The Death Penalty Costs More
The greatest costs associated with the death penalty occur prior to and during trial not in appeals. Even if all appeals were abolished, the death penalty would still be more expensive then alternative sentences.
In Maryland an average death penalty case resulting in a death sentence costs approximately $3 million. The eventual costs to Maryland taxpayers for cases pursued 1978-1999 will be $186 million. Five executions have resulted. (Urban Institute, 2008)
In Kansas, the costs of death penalty cases are 70% more expensive than non-death penalty cases, including the costs of incarceration. (Kansas Performance Audit Report, December 2003)
Enforcing the death penalty costs Florida $51 million a year above what it would cost to punish all first-degree murderers with life in prison without parole. Based on the 44 executions Florida had carried out since 1976, that amounts to a cost of $24 million for each execution. (Palm Beach Post, January 4, 2000)
The most comprehensive study in the country found that the death penalty costs North Carolina $2.16 million per execution over the costs of sentencing murderers to life imprisonment. The majority of those costs occur at the trial level. (Duke University, May 1993)

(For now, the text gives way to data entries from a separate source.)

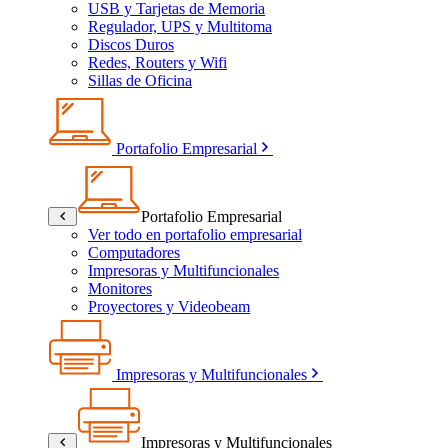
USB y Tarjetas de Memoria
Regulador, UPS y Multitoma
Discos Duros
Redes, Routers y Wifi
Sillas de Oficina
Portafolio Empresarial
Portafolio Empresarial
Ver todo en portafolio empresarial
Computadores
Impresoras y Multifuncionales
Monitores
Proyectores y Videobeam
Impresoras y Multifuncionales
Impresoras y Multifuncionales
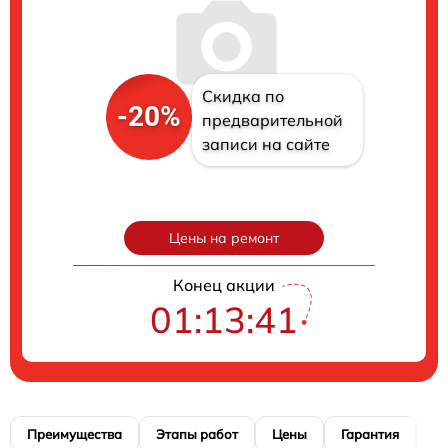
Скидка по
-20%
предварительной
записи на сайте
Цены на ремонт
Конец акции
01:13:40
Преимущества
Этапы работ
Цены
Гарантия
М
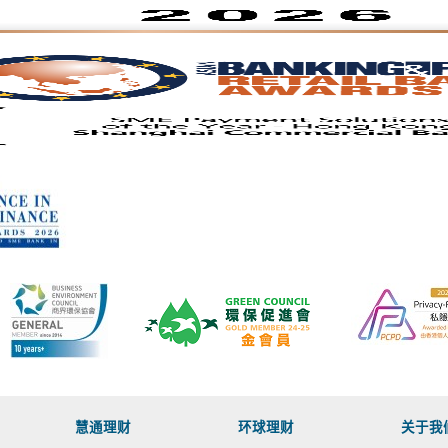
慧通理财
环球理财
关于我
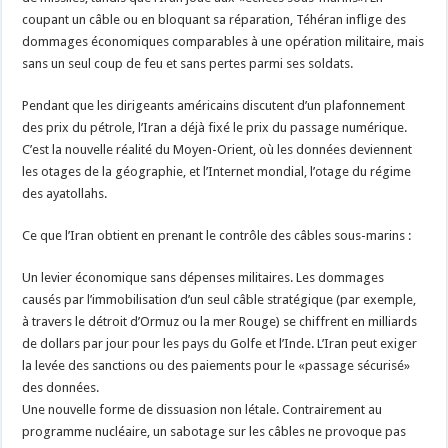
coupant un câble ou en bloquant sa réparation, Téhéran inflige des
dommages économiques comparables à une opération militaire, mais
sans un seul coup de feu et sans pertes parmi ses soldats.
Pendant que les dirigeants américains discutent d’un plafonnement
des prix du pétrole, l’Iran a déjà fixé le prix du passage numérique.
C’est la nouvelle réalité du Moyen-Orient, où les données deviennent
les otages de la géographie, et l’Internet mondial, l’otage du régime
des ayatollahs.
Ce que l’Iran obtient en prenant le contrôle des câbles sous-marins :
Un levier économique sans dépenses militaires. Les dommages
causés par l’immobilisation d’un seul câble stratégique (par exemple,
à travers le détroit d’Ormuz ou la mer Rouge) se chiffrent en milliards
de dollars par jour pour les pays du Golfe et l’Inde. L’Iran peut exiger
la levée des sanctions ou des paiements pour le «passage sécurisé»
des données.
Une nouvelle forme de dissuasion non létale. Contrairement au
programme nucléaire, un sabotage sur les câbles ne provoque pas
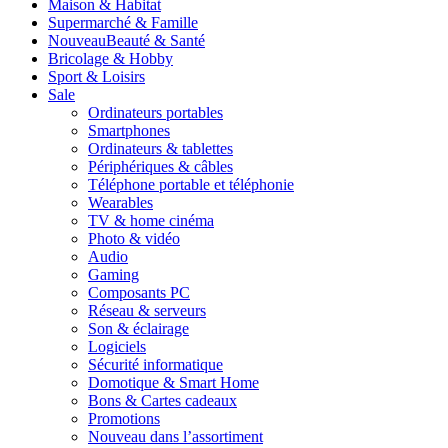
Maison & Habitat
Supermarché & Famille
Nouveau
Beauté & Santé
Bricolage & Hobby
Sport & Loisirs
Sale
Ordinateurs portables
Smartphones
Ordinateurs & tablettes
Périphériques & câbles
Téléphone portable et téléphonie
Wearables
TV & home cinéma
Photo & vidéo
Audio
Gaming
Composants PC
Réseau & serveurs
Son & éclairage
Logiciels
Sécurité informatique
Domotique & Smart Home
Bons & Cartes cadeaux
Promotions
Nouveau dans l’assortiment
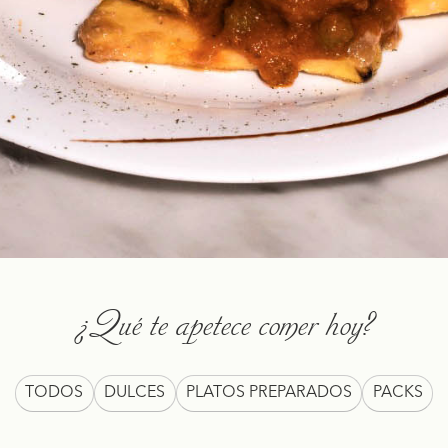
¿Qué te apetece comer hoy?
TODOS
DULCES
PLATOS PREPARADOS
PACKS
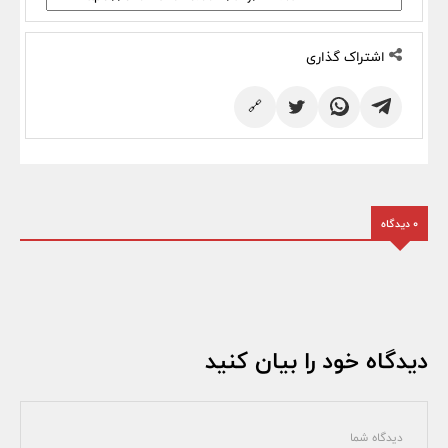
اشتراک گذاری
🔗
0 دیدگاه
دیدگاه خود را بیان کنید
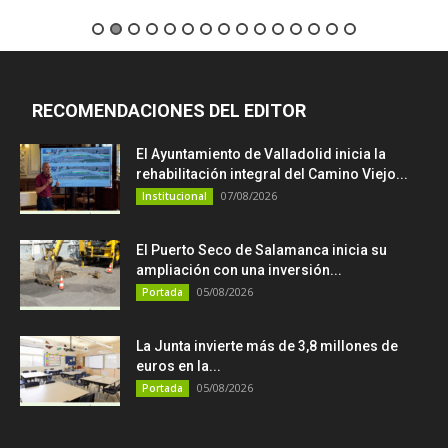
RECOMENDACIONES DEL EDITOR
El Ayuntamiento de Valladolid inicia la
rehabilitación integral del Camino Viejo...
07/08/2026
Institucional
El Puerto Seco de Salamanca inicia su
ampliación con una inversión...
05/08/2026
Portada
La Junta invierte más de 3,8 millones de
euros en la...
05/08/2026
Portada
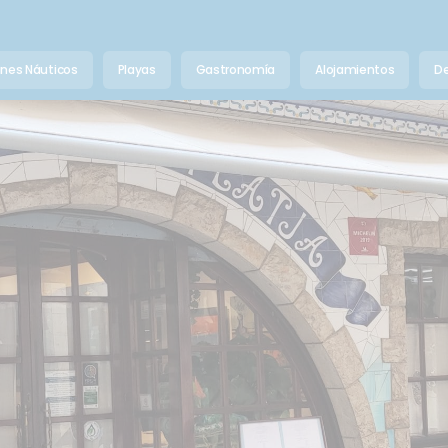
anes Náuticos
Playas
Gastronomía
Alojamientos
De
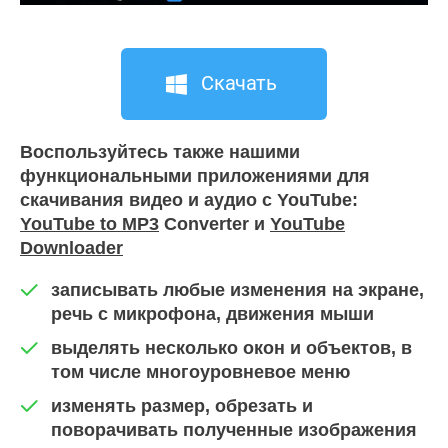
Скачать
Воспользуйтесь также нашими
функциональными приложениями для
скачивания видео и аудио с YouTube:
YouTube to MP3
Converter и
YouTube
Downloader
записывать любые изменения на экране,
речь с микрофона, движения мыши
выделять несколько окон и объектов, в
том числе многоуровневое меню
изменять размер, обрезать и
поворачивать полученные изображения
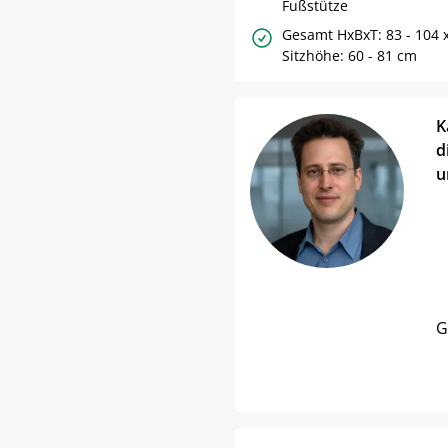
Fußstütze
Gesamt HxBxT: 83 - 104 x
Sitzhöhe: 60 - 81 cm
K
d
u
G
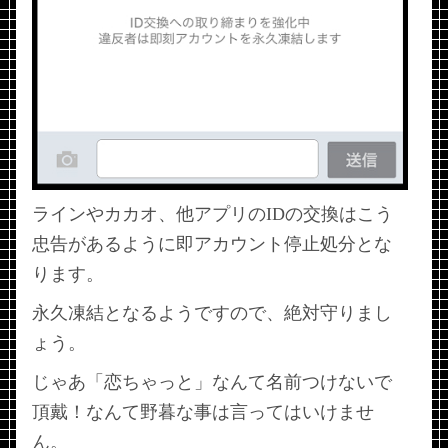
ラインやカカオ、他アプリのIDの交換はこう
忠告があるように即アカウント停止処分とな
ります。
永久凍結となるようですので、絶対守りまし
ょう。
じゃあ「恋ちゃっと」なんて名前つけないで
頂戴！なんて野暮な事は言ってはいけませ
ん。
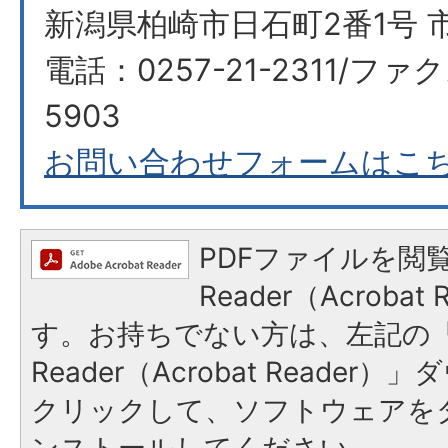
新潟県柏崎市日石町2番1号 
電話：0257-21-2311/ファク
5903​​​​​​​
お問い合わせフォームはこ
PDFファイルを閲覧
Reader（Acroba
す。お持ちでない方は、左記の「A
Reader（Acrobat Reade
クリックして、ソフトウェアを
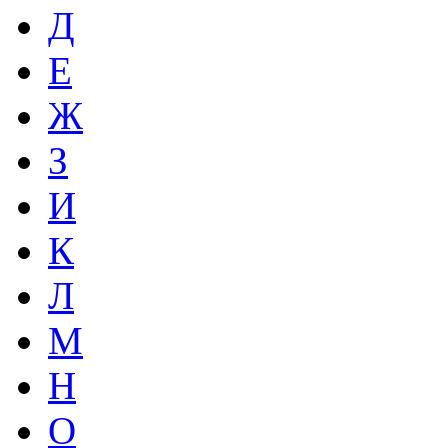
Д
Е
Ж
З
И
К
Л
М
Н
О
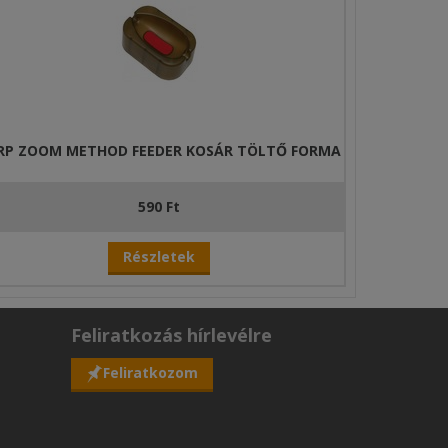
RP ZOOM METHOD FEEDER KOSÁR TÖLTŐ FORMA
590 Ft
Részletek
Feliratkozás hírlevélre
Feliratkozom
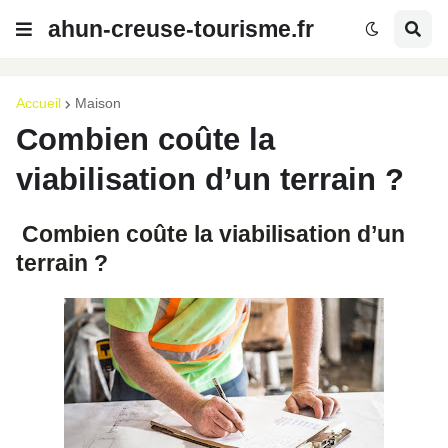
ahun-creuse-tourisme.fr
Accueil
Maison
Combien coûte la
viabilisation d’un terrain ?
Combien coûte la viabilisation d’un
terrain ?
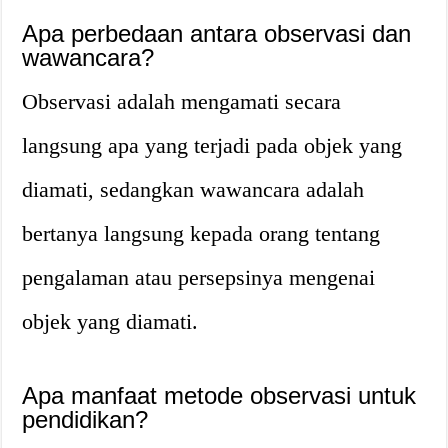
Apa perbedaan antara observasi dan
wawancara?
Observasi adalah mengamati secara
langsung apa yang terjadi pada objek yang
diamati, sedangkan wawancara adalah
bertanya langsung kepada orang tentang
pengalaman atau persepsinya mengenai
objek yang diamati.
Apa manfaat metode observasi untuk
pendidikan?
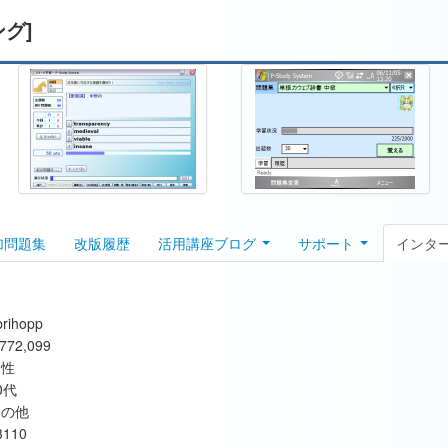
ング]
加問題集
改版履歴
活用講座ブログ
サポート
インタ
brihopp
,772,099
男性
0代
その他
3110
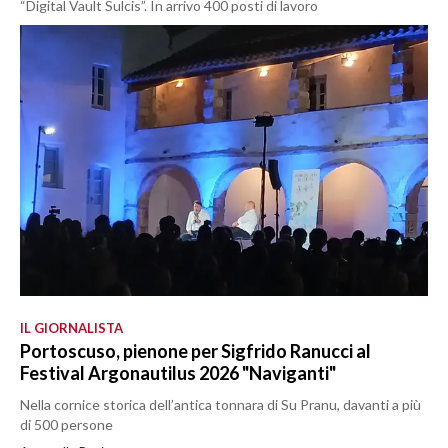
“Digital Vault Sulcis”. In arrivo 400 posti di lavoro
IL GIORNALISTA
Portoscuso, pienone per Sigfrido Ranucci al
Festival Argonautilus 2026 "Naviganti"
Nella cornice storica dell’antica tonnara di Su Pranu, davanti a più
di 500 persone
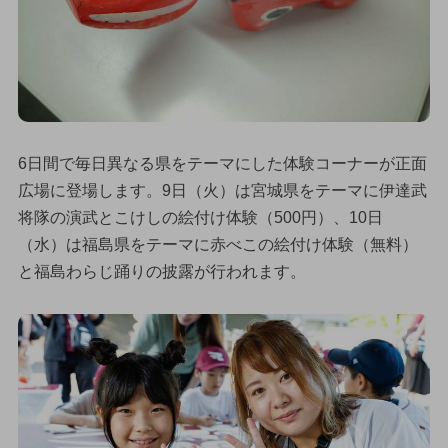
6日間で毎日異なる県をテーマにした体験コーナーが正面
広場に登場します。9日（火）は宮城県をテーマに伊達武
将隊の演武とこけしの絵付け体験（500円）、10日
（水）は福島県をテーマに赤べこの絵付け体験（無料）
と福島わらじ踊りの披露が行われます。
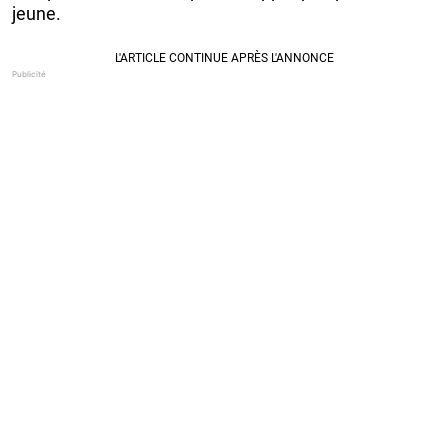
jeune.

In Texas, a death penalty case costs an average of $2.3 million, about three times the cost of imprisoning somone in a single cell at the highest security level for 40 years. (Dallas Morning News, March 8, 1992)

The Death Penalty May Be Unconstitutional
The Death Penalty Is Unfair To the Poor
Almost all death row inmates could not afford their own attorney at trial. In many cases, the appointed attorneys are overworked, underpaid, or lacking the trial experience required for death penalty cases.
There have even been instances in which lawyers appointed to a death case were so inexperienced that they were completely unprepared for the sentencing phase of the trial. Other appointed attorneys have slept through parts of the trial, or arrived at the court under the influence of alcohol.
In 2001, U.S. Supreme Court Justice, Ruth Bader Ginsburg commented: "People who are well represented at trial do not get the death penalty . . . I have yet to see a death case among the dozens coming to the Supreme Court on eve-of-execution stay applications in which the defendant was well represented at trial."
Besides inept lawyers, local politics, the location of the crime, plea bargaining, and pure chance affect the process and make it a lottery of who lives and dies.